The U.S. Army Corps of Engineers has been in charge of cleaning up Spring Valley, since the chemical weapons were first discovered in 1993. It says the job is done. It has dug deep pits and collected unexploded bombs and it’s ready to explode them — right in Spring Valley.
Not so fast, says Del. Eleanor Holmes Norton. At a hearing this week before her subcommittee, she said: “The Corps had no right to announce its exit without more, especially considering the many errors and missteps so far and an absence of transparency over the years that borders on suppression on information.”
As for “suppression of information,” the Corps in Spring Valley has few rivals. But the federal government at large is responsible for a massive cover-up.
Back in 1918, military scientists sent out a request for poisons. A chemist across town at Catholic University concentrated arsenic to create Lewisite, known as the “dew of death,” because one drop could kill. The Army tied goats and dogs to trees in Spring Valley, dropped bombs of chemicals and watched the animals die.
For more than 70 years, the experiments and the chemicals left in the ground remained secret. A contractor uncovered a stash of bombs in 1993, and the Corps investigated. In 1996, it declared the job done. It took watchdog D.C. health officials and journalists to uncover more toxic waste and force the Corps back to work.
On Friday, I visited one of the worst toxic pits, at 4825 Glenbrook.
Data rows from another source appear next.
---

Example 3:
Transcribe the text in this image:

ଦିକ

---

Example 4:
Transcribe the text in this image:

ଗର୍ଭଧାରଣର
The brick mansion and its stately stone neighbor are still fenced off. Traffic is still diverted. There’s heavy equipment in the driveway, and Army trailers sit in the American University campus on the hill above.
Reporting on the story in 1998, I found that landscape workers had been burned by toxic agents in the stone mansion’s yard, and residents of 4825 had come down with cancers that could have been related to the chemicals.
Neighborhood activists such as Kent Slowinski testified at Norton’s hearing that letting the Corps explode the bombs on its current site, near Sibley Memorial Hospital, is unsafe, at best.
Given the government’s general lack of honesty and willingness to cover up information for the last 70 years, we are fortunate to have Norton in the position to make sure Spring Valley residents are safe. She could perform the same duty for residents across the region.